Which is why I love the side of baby bonds that talks about permanent and easy on ramps into real financial markets, democratizing participation. 

King-Viehland: Michael mentioned PAVE (HUD's Interagency Task Force on Property Appraisal and Valuation Equity). They just released a comprehensive action plan that for me feels like a major step towards identifying some actual concrete measures that can ensure that appraisal processes are more fair, more transparent, and more reliable. I think it has the potential to be transformational.

And I will tell you one thing that gave me hope. HUD Secretary Marcia Fudge during remarks that she gave at the National Low Income Housing Coalition Policy Forum, I wrote down the quote, because I wanted to share it with you all. She said, “If we are to fully achieve justice in housing, we must fully accept what that means, justice in housing is everyone realizing the fundamental truth—housing is a human right.” 

Until that moment, no sitting HUD Secretary had ever said such a thing. As someone who has been in this work for more than two decades, I don't even have adequate words to explain how powerful that was to be on that virtual call and hear her say that “housing is a human right.” It's giving me hope as someone who's been in this work for far too long. It's giving me hope as a Black woman who faced housing instability challenges as a child. And it's giving me hope as a mother of two children—real hope. That's what I want to leave you with today.

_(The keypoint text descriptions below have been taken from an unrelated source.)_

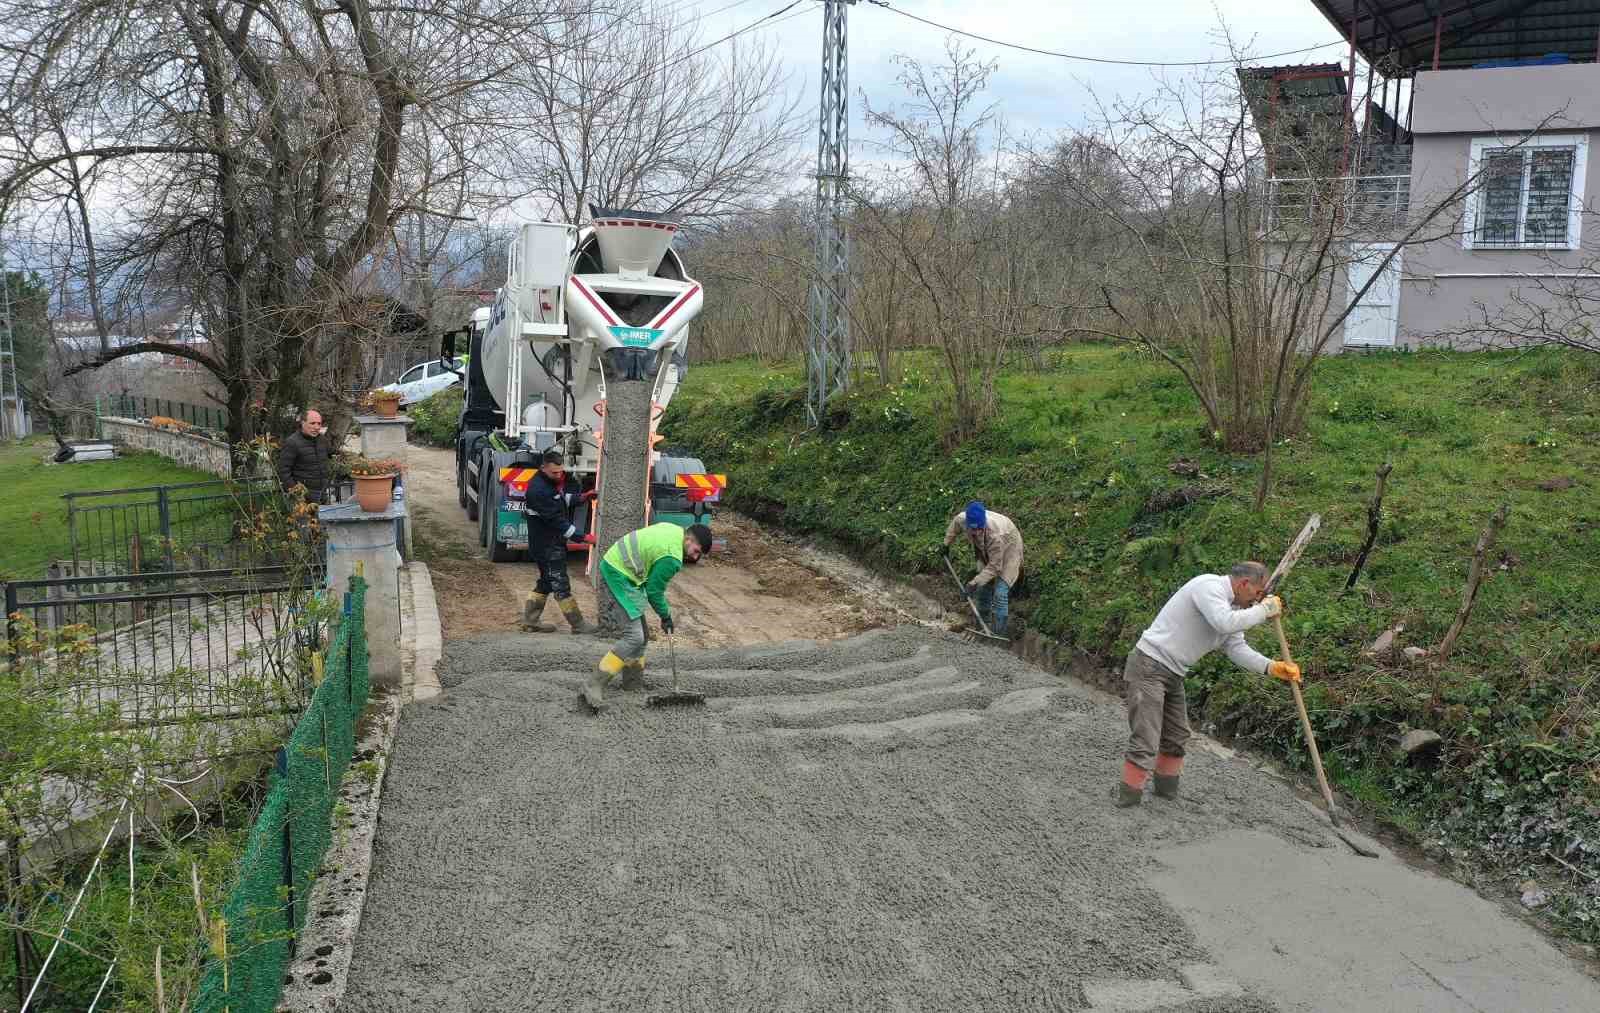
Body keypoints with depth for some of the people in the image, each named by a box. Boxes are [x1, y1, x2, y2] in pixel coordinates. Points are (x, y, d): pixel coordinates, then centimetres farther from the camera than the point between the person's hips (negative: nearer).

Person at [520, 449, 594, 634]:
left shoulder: (553, 482, 6)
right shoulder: (539, 490, -24)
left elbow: (563, 499, 23)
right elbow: (556, 519, -26)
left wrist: (580, 497, 3)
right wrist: (581, 536, -26)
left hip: (554, 542, 10)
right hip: (546, 545, -10)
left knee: (546, 582, 17)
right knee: (560, 584, -3)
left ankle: (530, 621, 25)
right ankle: (578, 624, 3)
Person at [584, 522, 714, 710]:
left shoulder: (674, 530, 8)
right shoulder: (672, 558, -20)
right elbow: (654, 590, -11)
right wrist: (665, 616, 5)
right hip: (620, 575, -11)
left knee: (641, 632, 17)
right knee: (634, 637, -16)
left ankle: (633, 680, 28)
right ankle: (594, 686, -18)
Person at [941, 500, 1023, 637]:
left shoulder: (995, 534, -45)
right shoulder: (961, 519, -31)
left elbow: (994, 566, -35)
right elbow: (955, 523, -2)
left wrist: (975, 583, -39)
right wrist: (946, 544, 5)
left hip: (1008, 550, -6)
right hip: (987, 551, 6)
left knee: (999, 593, -14)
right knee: (984, 586, 18)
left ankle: (998, 633, -6)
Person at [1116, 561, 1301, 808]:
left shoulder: (1232, 607, 13)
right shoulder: (1209, 585, -17)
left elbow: (1238, 648, 7)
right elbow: (1226, 623, -32)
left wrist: (1272, 667, -7)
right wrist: (1264, 610, -18)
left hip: (1173, 674, 10)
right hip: (1149, 667, -10)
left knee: (1177, 736, 19)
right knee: (1145, 742, -12)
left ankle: (1167, 792, 34)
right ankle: (1127, 803, -3)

Mensah: This conversation gives me hope. But I think that watching George Floyd murdered in front of our eyes and watching too many zoom funerals during the pandemic, particularly in minority communities, was just a deep, low point for me explaining to my African American kids what their role could be in a time of deep racism and deep inequity. It's really tough as a mother and as a person who does this work professionally. 

But I'm very hopeful for the scale of the solutions that I think we began to see. Of course, we've got private sector commitments; they're not all going to be sustained and they may not all come to fruition, but they gave us an opening to go talk to some of the most successful companies in the world. When both sides of the aisle came together for Cares Act funding and got serious about closing gaps—we waited decades for this. So in a moment of deep pain and hopelessness, I saw some action. I saw the conversation change. And I saw the solution makers that I respect in community development financial institutions come to the front—and leaders embrace us at the highest levels. 

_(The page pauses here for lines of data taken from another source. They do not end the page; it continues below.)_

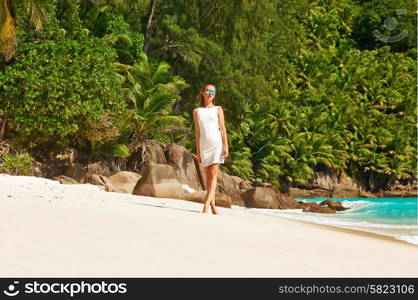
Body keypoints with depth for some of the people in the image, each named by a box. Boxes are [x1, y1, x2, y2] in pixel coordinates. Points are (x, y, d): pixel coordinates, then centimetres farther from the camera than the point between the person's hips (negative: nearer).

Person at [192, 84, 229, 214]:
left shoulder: (218, 109, 7)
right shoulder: (197, 111, 11)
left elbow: (223, 129, 3)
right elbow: (197, 132, 9)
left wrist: (226, 146, -7)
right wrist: (198, 151, 5)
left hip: (217, 144, -2)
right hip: (204, 146, 2)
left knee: (213, 174, -11)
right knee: (208, 176, 4)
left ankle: (207, 203, -19)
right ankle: (213, 205, 7)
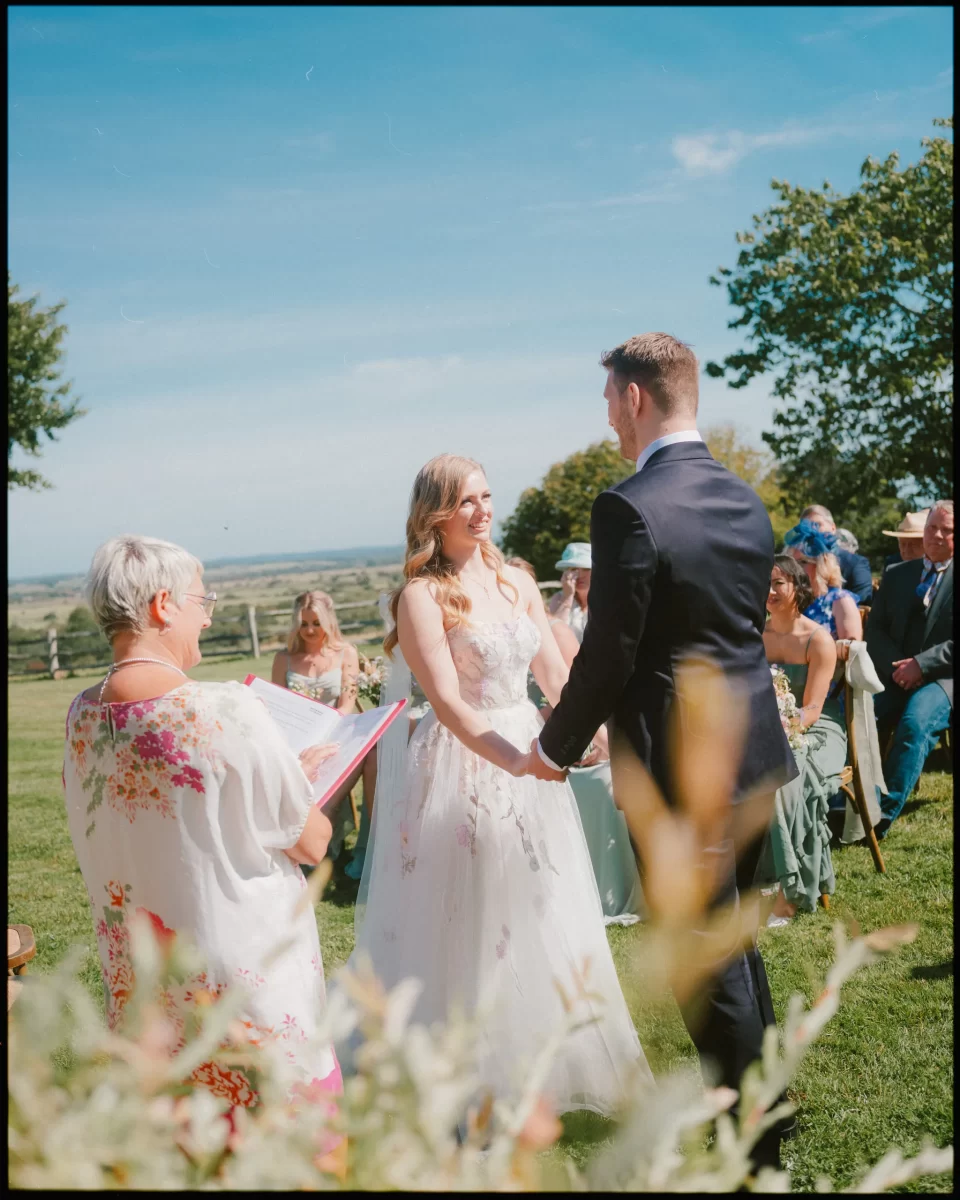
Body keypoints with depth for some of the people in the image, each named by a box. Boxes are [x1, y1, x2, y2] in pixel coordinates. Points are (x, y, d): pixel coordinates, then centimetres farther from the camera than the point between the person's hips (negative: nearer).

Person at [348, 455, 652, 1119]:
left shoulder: (518, 582, 8)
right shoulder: (422, 595, -9)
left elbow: (558, 677, 6)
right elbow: (447, 700, -18)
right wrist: (514, 759, -31)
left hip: (531, 760, 6)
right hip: (462, 766, -6)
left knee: (542, 921, 15)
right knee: (469, 926, 5)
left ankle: (548, 1061, 35)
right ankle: (474, 1083, 22)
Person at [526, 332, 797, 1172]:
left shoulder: (629, 509, -20)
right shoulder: (746, 500, 5)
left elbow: (608, 653, -17)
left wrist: (556, 748, -1)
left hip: (679, 765, -8)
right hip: (753, 750, 8)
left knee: (709, 961, 8)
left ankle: (751, 1142, 25)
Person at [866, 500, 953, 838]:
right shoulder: (896, 574, 16)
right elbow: (875, 628, 11)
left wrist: (921, 664, -16)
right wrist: (896, 666, -7)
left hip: (943, 678, -4)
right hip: (895, 675, 4)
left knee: (916, 722, -34)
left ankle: (882, 815, -31)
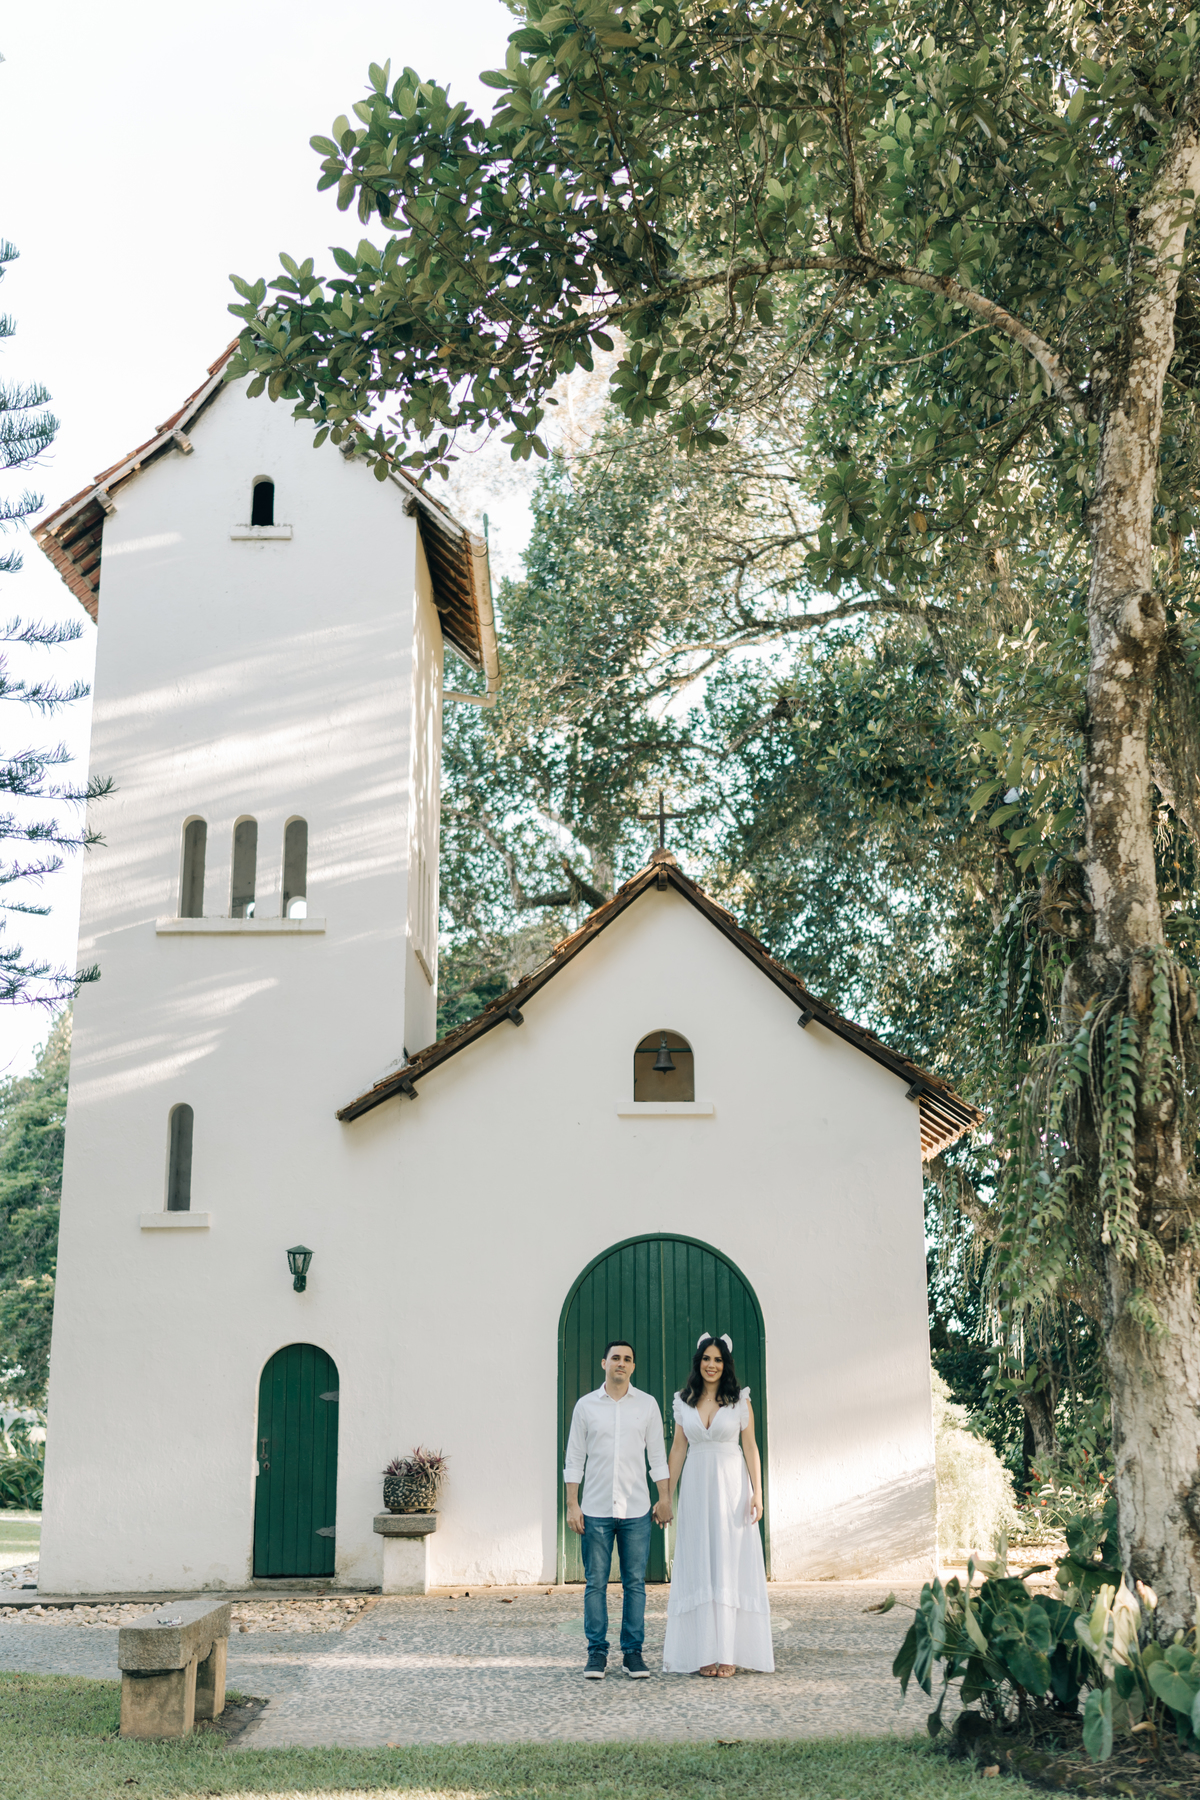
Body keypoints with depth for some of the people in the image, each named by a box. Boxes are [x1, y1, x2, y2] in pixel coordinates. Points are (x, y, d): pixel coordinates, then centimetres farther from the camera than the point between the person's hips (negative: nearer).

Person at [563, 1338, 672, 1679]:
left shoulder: (647, 1404, 5)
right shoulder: (585, 1405, 3)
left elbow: (657, 1455, 9)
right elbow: (574, 1458, 5)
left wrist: (664, 1499, 3)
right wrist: (572, 1505, 0)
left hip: (636, 1510, 1)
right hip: (596, 1510, 0)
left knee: (635, 1583, 3)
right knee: (596, 1583, 1)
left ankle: (633, 1652, 11)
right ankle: (597, 1653, 9)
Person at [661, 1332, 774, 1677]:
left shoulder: (740, 1400, 0)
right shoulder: (684, 1402, 7)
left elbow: (751, 1447, -1)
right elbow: (678, 1448, 9)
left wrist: (757, 1492, -8)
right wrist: (667, 1496, 6)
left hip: (732, 1487, -2)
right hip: (696, 1487, 2)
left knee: (731, 1565, -1)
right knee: (698, 1567, 2)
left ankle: (731, 1651, 3)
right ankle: (705, 1652, 7)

Tubbs: From where I sit being pessimistic would be such a luxury. I've been very privileged and blessed myself. So it would be easy to say all is hopeless—because I know my kids are going to eat tonight, regardless of if I feel hopeful or not. But I think for the people I serve and the people that motivate the work that we do, the fact that they wake up every single day, thinking, “it's going to be a little bit better, if not for me, than for my children.” That gives me so much hope because it is so inspiring and moving for me when folks who have faced housing discrimination, who are facing housing insecurity, who are living paycheck-to-paycheck working two jobs are still hopeful that things could get better—and are counting on folks in power to do it. Their faith is what makes me the most hopeful.

This conversation has been edited and condensed for clarity.